Saying things like 'hi', 'please' and 'cheers' haven’t gone obsolete yet, and some small talk with the bartender could be as vital as the booze you need to ease yourself back into the living world of human interaction.

 

You might miss us when we get replaced by vending machines - have a chat while you can, it’s free. Oh, and if you’re on the blower while you’re ordering, sorry but you’re getting hated.

No exceptions - them’s the rules.

 

This Isn't Your Living Room

 

Once you’ve tried a place out a couple of times, it is very much possible to make yourself too at home in your favourite drinking establishment. 

 

Sure, we're all about 'mi casa es tu casa'. Remember though, just because you use our bar to hide from your family several times a week, doesn't actually make you a member of management. 

 

Moaning about music, kids, menu board placement, air conditioning being hot or too cold or sports being too loud is not going to change anything - they’re there because other people want them to be. Democracy sucks. Kindly keep in mind the furniture is for sitting or eating, it’s not your personal sofa or bed.

 

The Queue doesn’t pertain to me

 

British people are renowned the world over for our love of queuing - until it comes to the bar, where impatience for booze trumps all. Queuing is a subtle art, and can be done with charm, grace and politeness. 

 

On the flip side, the queue offers myriad opportunities to get yourself loved on by your bartender. This is because when there’s a queue, there’s more to do. All you have to do is wait for 5 minutes. During hellish shifts behind the bar most staff would punch a penguin in the face for the golden opportunity to stand completely still and think of absolutely nothing for 5 minutes. Count your lucky stars guys. 

 

Only inside your head is there any reason for me to raise my game, go faster, grow an extra pair of arms or whatever it is you want me to do to get you your drinks right now, so just chill. They’re coming. 

 

Another really good way to to lose the love of your bartender is with attention seeking tactics such as finger-clicking, bruv-shouting and tenner-waving.

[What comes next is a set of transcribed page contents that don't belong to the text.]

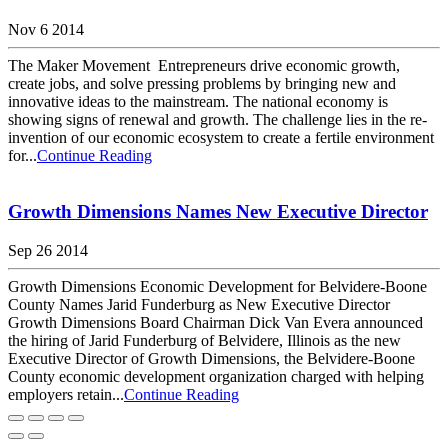
Nov 6 2014
The Maker Movement Entrepreneurs drive economic growth,
create jobs, and solve pressing problems by bringing new and
innovative ideas to the mainstream. The national economy is
showing signs of renewal and growth. The challenge lies in the re-
invention of our economic ecosystem to create a fertile environment
for...
Continue Reading
Growth Dimensions Names New Executive Director
Sep 26 2014
Growth Dimensions Economic Development for Belvidere-Boone
County Names Jarid Funderburg as New Executive Director
Growth Dimensions Board Chairman Dick Van Evera announced
the hiring of Jarid Funderburg of Belvidere, Illinois as the new
Executive Director of Growth Dimensions, the Belvidere-Boone
County economic development organization charged with helping
employers retain...
Continue Reading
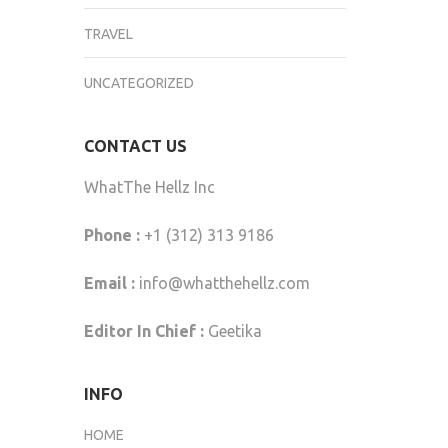
TRAVEL
UNCATEGORIZED
CONTACT US
WhatThe Hellz Inc
Phone :
+1 (312) 313 9186
Email :
info@whatthehellz.com
Editor In Chief :
Geetika
INFO
HOME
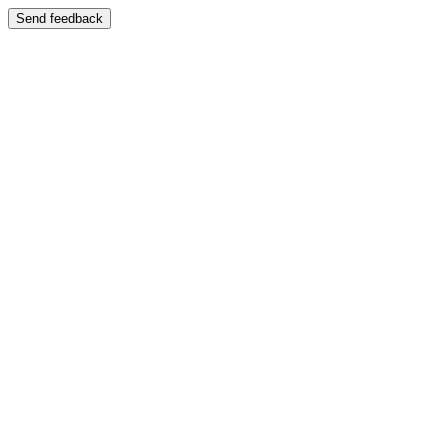
Send feedback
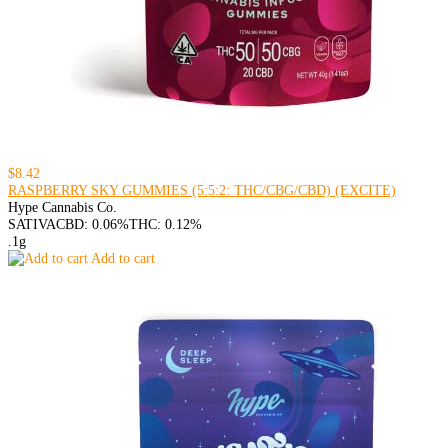
$8.42
RASPBERRY SKY GUMMIES (5:5:2: THC/CBG/CBD) (EXCITE)
Hype Cannabis Co.
SATIVA
CBD: 0.06%
THC: 0.12%
.1g
Add to cart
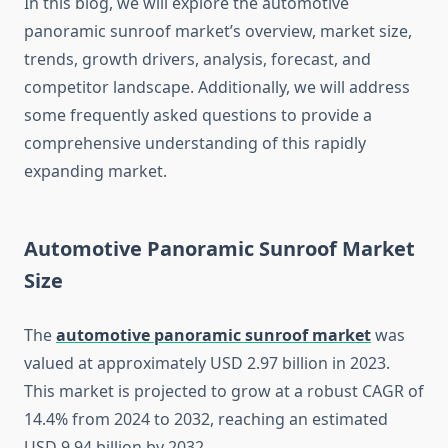
In this blog, we will explore the automotive
panoramic sunroof market’s overview, market size,
trends, growth drivers, analysis, forecast, and
competitor landscape. Additionally, we will address
some frequently asked questions to provide a
comprehensive understanding of this rapidly
expanding market.
Automotive Panoramic Sunroof Market
Size
The
automotive panoramic sunroof market
was
valued at approximately USD 2.97 billion in 2023.
This market is projected to grow at a robust CAGR of
14.4% from 2024 to 2032, reaching an estimated
USD 9.94 billion by 2032.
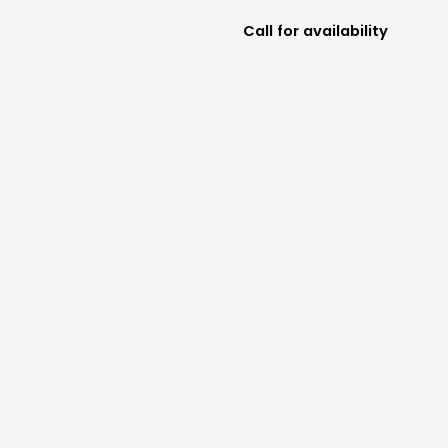
Call for availability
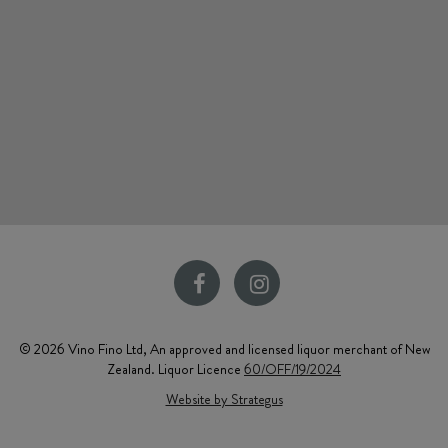
© 2026 Vino Fino Ltd, An approved and licensed liquor merchant of New
Zealand. Liquor Licence
60/OFF/19/2024
Website by Strategus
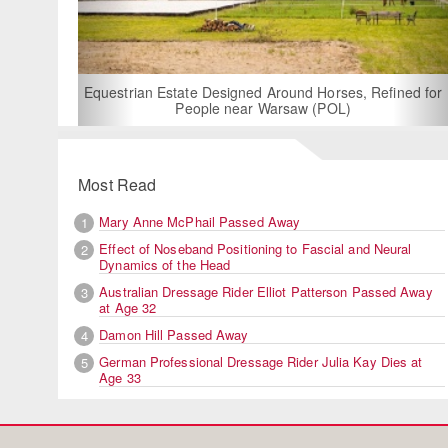
For Rent: Stable Wing at
Built Equestrian F
ate Designed Around Horses, Refined for
People near Warsaw (POL)
Most Read
Mary Anne McPhail Passed Away
1
Effect of Noseband Positioning to Fascial and Neural
2
Dynamics of the Head
Australian Dressage Rider Elliot Patterson Passed Away
3
at Age 32
Damon Hill Passed Away
4
German Professional Dressage Rider Julia Kay Dies at
5
Age 33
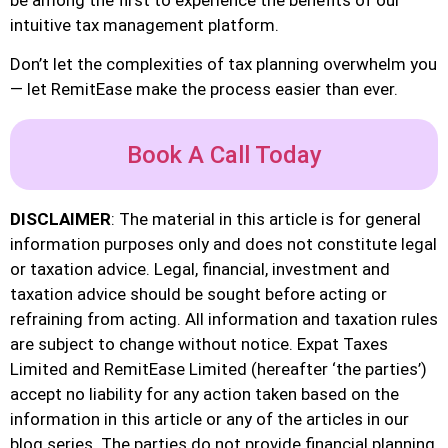
intuitive tax management platform.
Don’t let the complexities of tax planning overwhelm you
— let RemitEase make the process easier than ever.
Book A Call Today
DISCLAIMER
: The material in this article is for general
information purposes only and does not constitute legal
or taxation advice. Legal, financial, investment and
taxation advice should be sought before acting or
refraining from acting. All information and taxation rules
are subject to change without notice. Expat Taxes
Limited and RemitEase Limited (hereafter ‘the parties’)
accept no liability for any action taken based on the
information in this article or any of the articles in our
blog series. The parties do not provide financial planning,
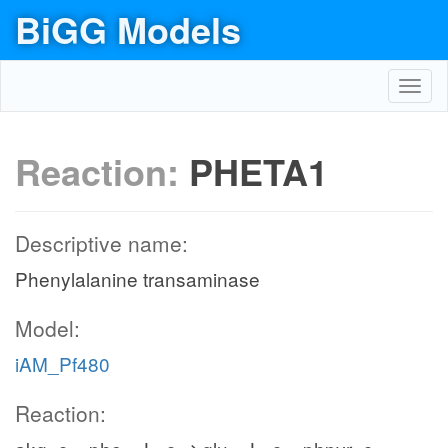
BiGG Models
Toggl
navig
Reaction:
PHETA1
Descriptive name:
Phenylalanine transaminase
Model:
iAM_Pf480
Reaction:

Such extreme cases of bellendery can, in some instances, lead to your being publicly Carraghered, and nobody wants to see that. 

 

Believing That The Female Bar Staff Is Your New Girl Friend

 

Yes she is attractive, she smiles and laughs at your jokes. This does not mean she has fallen in love with you, wants to go out with you tonight as soon as her 12 hour shift is over and be your mistress. Treat her with the same respect that you would want people to treat your daughter. 

 

Don't Be Suspicious

 

Certain gentlemen, alumnus of the School of Douche, love nothing more than acting like their bartender is plotting to pull a fast one on them. 

 

You’ve seen them, exaggeratedly checking the watermark on their change, demanding itemised receipts and - extra douche points for this one - asking if you’ve watered their beer down. 

 

Watering Down The Beer Question 1: Why? I’ve chiefed myself a sneaky pint and so to cover my tracks I’ve made the WHOLE BARREL TASTE LIKE WATER? 

 

Question 2: How? I don’t know if you’ve seen a 22 gallon keg but they’re pretty airtight, and look like they could blow up at any point. Nobody's stabbing holes in one of those bad boys just for the sake of a free slurp of Fosters in the cellar.

 

 

It's Nothing Personal

 

If you don’t enjoy being tired, poor, hungover and busy, then maybe bartending isn’t for you.

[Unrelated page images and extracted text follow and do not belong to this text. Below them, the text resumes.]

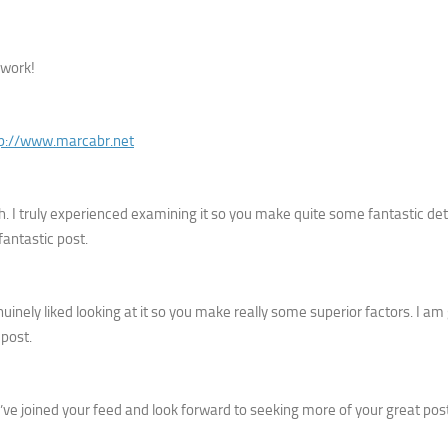
 work!
tp://www.marcabr.net
h. I truly experienced examining it so you make quite some fantastic deta
fantastic post.
enuinely liked looking at it so you make really some superior factors. I am
 post.
. I’ve joined your feed and look forward to seeking more of your great post.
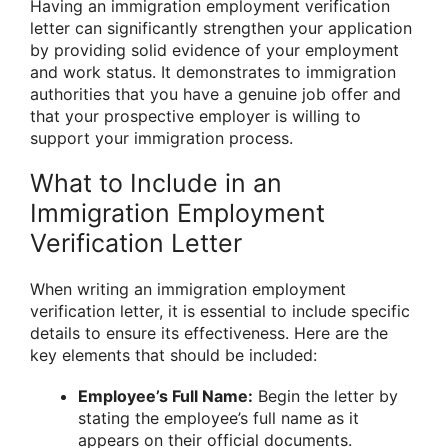
Having an immigration employment verification
letter can significantly strengthen your application
by providing solid evidence of your employment
and work status. It demonstrates to immigration
authorities that you have a genuine job offer and
that your prospective employer is willing to
support your immigration process.
What to Include in an
Immigration Employment
Verification Letter
When writing an immigration employment
verification letter, it is essential to include specific
details to ensure its effectiveness. Here are the
key elements that should be included:
Employee’s Full Name:
Begin the letter by
stating the employee’s full name as it
appears on their official documents.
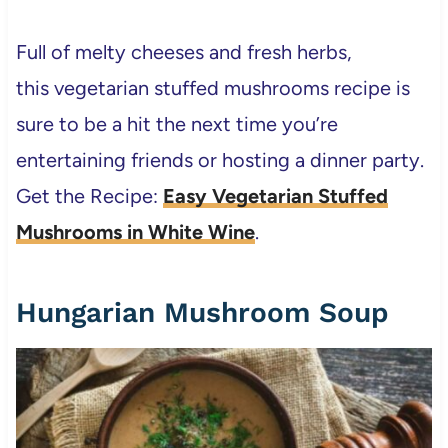
Full of melty cheeses and fresh herbs,
this vegetarian stuffed mushrooms recipe is
sure to be a hit the next time you’re
entertaining friends or hosting a dinner party.
Get the Recipe:
Easy Vegetarian Stuffed
Mushrooms in White Wine
.
Hungarian Mushroom Soup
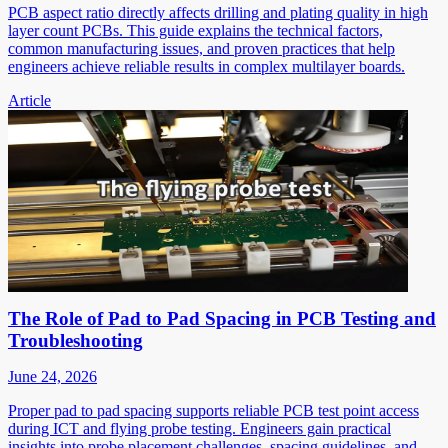
PCB aspect ratio directly affects drilling and plating quality in high
layer count PCBs. This guide explains the technical factors,
common manufacturing issues, and proven practices that help
engineers achieve reliable results in complex multilayer boards.
Article
The Role of Pad to Pad Spacing in PCB Testing and
Troubleshooting
June 24, 2026
Proper pad to pad spacing supports reliable PCB test point access
during ICT and flying probe testing. Engineers gain practical
insights into probe placement challenges, spacing guidelines, and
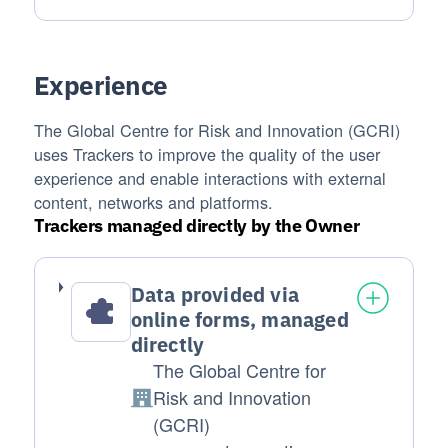
Experience
The Global Centre for Risk and Innovation (GCRI)
uses Trackers to improve the quality of the user
experience and enable interactions with external
content, networks and platforms.
Trackers managed directly by the Owner
Data provided via
online forms, managed
directly
The Global Centre for
Risk and Innovation
Company:
(GCRI)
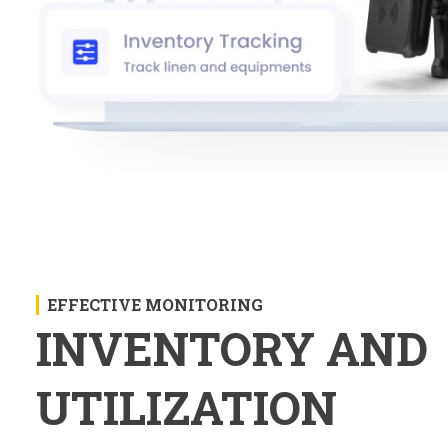
EFFECTIVE MONITORING
INVENTORY AND
UTILIZATION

Shifts often last from morning to gone-midnight, so we’re always looking for ways to banish the boredom. One favourite is a challenge to go without talking for the longest time possible, or saying ‘F**k you’ instead of thank you and ‘jizz’ instead of cheers. Neither big nor clever, but it illustrates where a long stint behind the pumps can send you mentally.  As I said, it's often nothing personal, just a case of too many people wanting too many things in a too long day. Nobody hates you.

Ultimately, you are drunk with your friends, and I am not. I'm jealous, that’s all.

 

Lastly

 

When you see a bartender that you want to show some love to, keep in mind a nice tip really helps with the love.